[Work to complete]:
Change every "common name" to "vernacular name" in the lines below, from the very first line through the line containing "family: Salicaceae", inclusive, and give back only those lines with nothing else altered.

========

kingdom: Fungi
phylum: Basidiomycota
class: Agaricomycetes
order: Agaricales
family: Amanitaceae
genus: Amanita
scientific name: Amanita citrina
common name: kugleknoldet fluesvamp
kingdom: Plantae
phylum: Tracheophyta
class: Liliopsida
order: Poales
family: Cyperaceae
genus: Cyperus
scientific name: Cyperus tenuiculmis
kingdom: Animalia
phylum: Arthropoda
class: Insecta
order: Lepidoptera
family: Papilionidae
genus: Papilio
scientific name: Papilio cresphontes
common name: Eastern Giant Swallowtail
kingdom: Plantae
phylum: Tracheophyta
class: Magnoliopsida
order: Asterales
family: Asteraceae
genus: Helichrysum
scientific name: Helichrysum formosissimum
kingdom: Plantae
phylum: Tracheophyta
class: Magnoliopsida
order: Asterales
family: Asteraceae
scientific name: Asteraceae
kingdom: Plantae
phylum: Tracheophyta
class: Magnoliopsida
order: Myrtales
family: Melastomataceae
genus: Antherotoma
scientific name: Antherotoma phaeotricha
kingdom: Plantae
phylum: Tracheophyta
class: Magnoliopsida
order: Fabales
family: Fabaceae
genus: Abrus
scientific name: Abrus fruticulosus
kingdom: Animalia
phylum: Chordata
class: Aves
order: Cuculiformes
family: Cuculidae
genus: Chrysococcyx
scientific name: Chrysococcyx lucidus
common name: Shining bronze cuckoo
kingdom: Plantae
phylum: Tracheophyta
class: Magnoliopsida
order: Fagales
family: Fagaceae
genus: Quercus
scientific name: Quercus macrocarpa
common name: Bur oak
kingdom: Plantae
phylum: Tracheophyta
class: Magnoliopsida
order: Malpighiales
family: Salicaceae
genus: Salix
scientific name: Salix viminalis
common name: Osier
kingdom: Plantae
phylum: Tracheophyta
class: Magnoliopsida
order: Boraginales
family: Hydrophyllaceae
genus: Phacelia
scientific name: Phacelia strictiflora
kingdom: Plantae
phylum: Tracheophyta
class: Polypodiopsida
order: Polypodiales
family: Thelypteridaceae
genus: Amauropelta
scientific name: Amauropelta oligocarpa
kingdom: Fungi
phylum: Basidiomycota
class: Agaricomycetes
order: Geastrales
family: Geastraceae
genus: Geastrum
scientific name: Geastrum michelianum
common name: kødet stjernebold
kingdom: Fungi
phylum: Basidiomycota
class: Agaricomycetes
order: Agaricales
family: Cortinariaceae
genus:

========

[Final result]:
kingdom: Fungi
phylum: Basidiomycota
class: Agaricomycetes
order: Agaricales
family: Amanitaceae
genus: Amanita
scientific name: Amanita citrina
vernacular name: kugleknoldet fluesvamp
kingdom: Plantae
phylum: Tracheophyta
class: Liliopsida
order: Poales
family: Cyperaceae
genus: Cyperus
scientific name: Cyperus tenuiculmis
kingdom: Animalia
phylum: Arthropoda
class: Insecta
order: Lepidoptera
family: Papilionidae
genus: Papilio
scientific name: Papilio cresphontes
vernacular name: Eastern Giant Swallowtail
kingdom: Plantae
phylum: Tracheophyta
class: Magnoliopsida
order: Asterales
family: Asteraceae
genus: Helichrysum
scientific name: Helichrysum formosissimum
kingdom: Plantae
phylum: Tracheophyta
class: Magnoliopsida
order: Asterales
family: Asteraceae
scientific name: Asteraceae
kingdom: Plantae
phylum: Tracheophyta
class: Magnoliopsida
order: Myrtales
family: Melastomataceae
genus: Antherotoma
scientific name: Antherotoma phaeotricha
kingdom: Plantae
phylum: Tracheophyta
class: Magnoliopsida
order: Fabales
family: Fabaceae
genus: Abrus
scientific name: Abrus fruticulosus
kingdom: Animalia
phylum: Chordata
class: Aves
order: Cuculiformes
family: Cuculidae
genus: Chrysococcyx
scientific name: Chrysococcyx lucidus
vernacular name: Shining bronze cuckoo
kingdom: Plantae
phylum: Tracheophyta
class: Magnoliopsida
order: Fagales
family: Fagaceae
genus: Quercus
scientific name: Quercus macrocarpa
vernacular name: Bur oak
kingdom: Plantae
phylum: Tracheophyta
class: Magnoliopsida
order: Malpighiales
family: Salicaceae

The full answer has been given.